On peut admettre qu’un enfant a progressé si, après s’être trompé il peut, à un moment donné de son apprentissage, reconnaître qu’il s’est trompé. Dire où et pourquoi il s’est trompé. Et comment il recommencerait sans reproduire les mêmes erreurs. Il revient alors au maître de consacrer un temps suffisant à cette phase essentielle de repérage; de formulation et d’explicitation, par l’élève de ses propres erreurs. Ceci suppose, pour le maître, le rejet a priori du simple constat de l’erreur induisant des interprétations abusives. Ceci au profit d’une analyse rigoureuse et d’une exploitation des erreurs basées sur l’observation de l’élève en cours de production. Et s’appuyant sur la verbalisation que ce dernier peut tenir au sujet de son travail.

Si l’enseignant ne se limite qu’au constat du résultat final de l’élève, il aboutit à des conclusions hâtives du type « il ne sait pas ». Elles s’avèrent abusives dans la mesure où; si effectivement un élève ne réussit pas totalement, il est souvent en voie de réussir. Un tel jugement réduit à néant les acquisitions dont l’élève pourrait déjà disposer. C’est pourquoi, un protocole d’observation précis doit définir les réponses et les comportements attendus. Et permettre de recenser les phases défaillantes de la démarche utilisée par l’enfant.

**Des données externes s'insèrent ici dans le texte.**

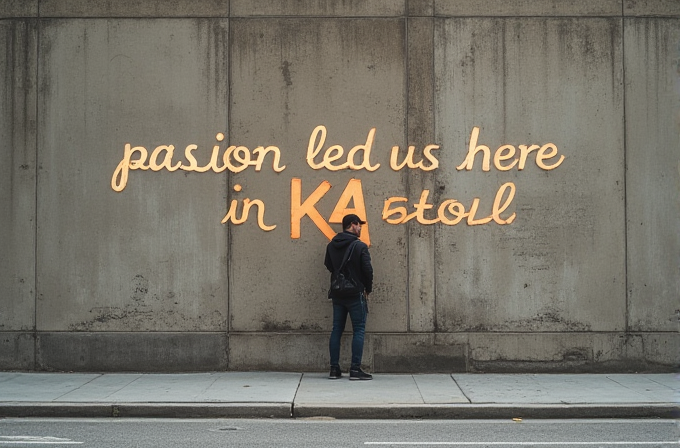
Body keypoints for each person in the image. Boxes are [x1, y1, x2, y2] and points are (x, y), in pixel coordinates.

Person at [324, 213, 373, 380]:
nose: (360, 228)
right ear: (353, 224)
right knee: (358, 329)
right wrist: (368, 288)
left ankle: (334, 369)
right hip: (355, 293)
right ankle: (354, 369)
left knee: (336, 329)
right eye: (359, 225)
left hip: (338, 293)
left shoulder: (331, 245)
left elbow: (329, 266)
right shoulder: (360, 246)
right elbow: (368, 270)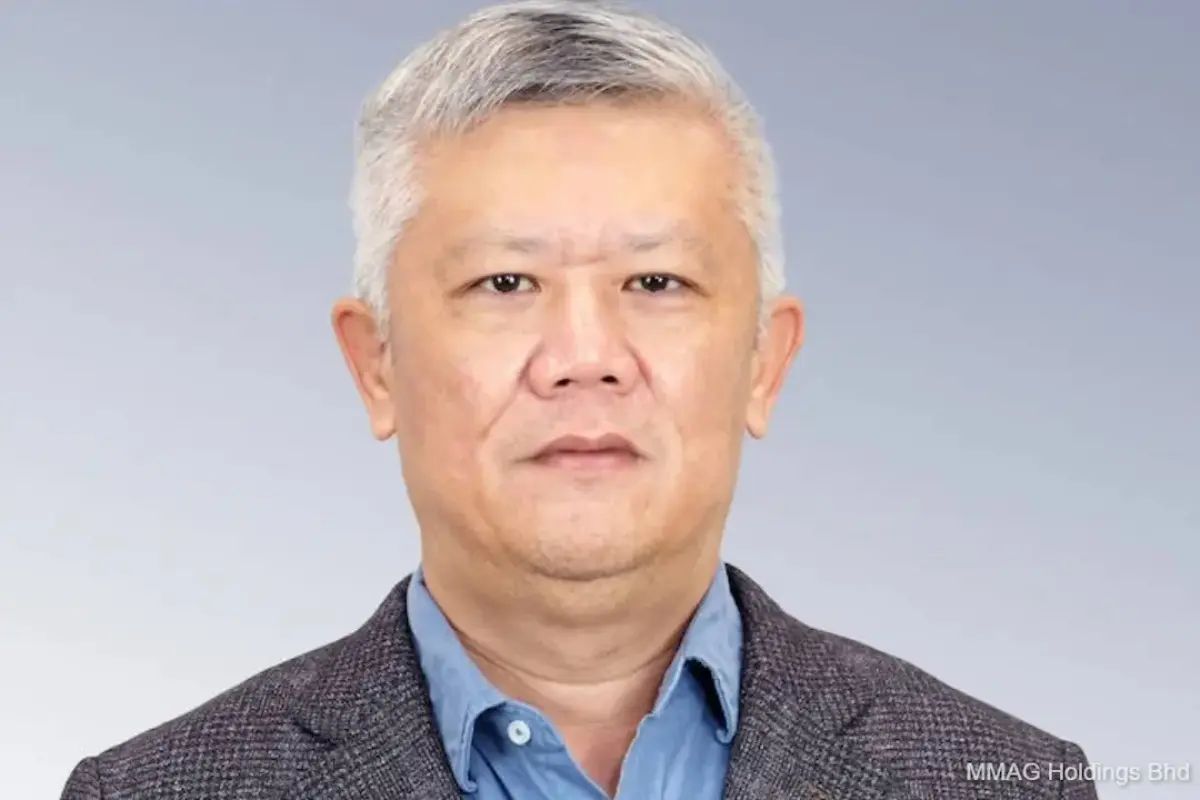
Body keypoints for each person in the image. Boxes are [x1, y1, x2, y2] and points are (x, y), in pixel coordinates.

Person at [60, 2, 1099, 798]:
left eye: (656, 281)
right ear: (376, 364)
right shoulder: (154, 790)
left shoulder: (1003, 780)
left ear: (764, 362)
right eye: (505, 282)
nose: (585, 357)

L’exploitation des erreurs et les difficultés

exploitation des erreurs

Certes, l’absence d’erreurs ne signifie pas toujours absence de difficultés. L’élève peut éprouver une gêne importante même s’il parvient au terme de son travail. De plus, la source des difficultés n’est pas toujours d’ordre notionnel. Ainsi en est-il par exemple de la lenteur, de défaillances de la mémoire, de l’utilisation de procédures peu économiques. De mauvaises pratiques instrumentales, de réponses données au hasard, de l’absence de méthode de travail. D’un mauvais traitement de l’information, de l’adoption d’attitudes inadaptées, de phénomènes liés à des erreurs qui se compensent…

L’exploitation des erreurs des élèves montre que celles-ci relèvent essentiellement de quatre grands domaines :

  • erreurs relatives à la situation,
  • erreurs relatives à la consigne,
  • les erreurs relatives à l’opération intellectuelle,
  • erreurs relatives à l’acquis antérieur.

Enfin, il nous paraît fondamental d’insister sur l’activité de métacognition à laquelle l’élève doit être régulièrement entraîné. Et ce pour lui permettre de prendre, vis-à-vis de ses erreurs, le recul nécessaire à leur traitement.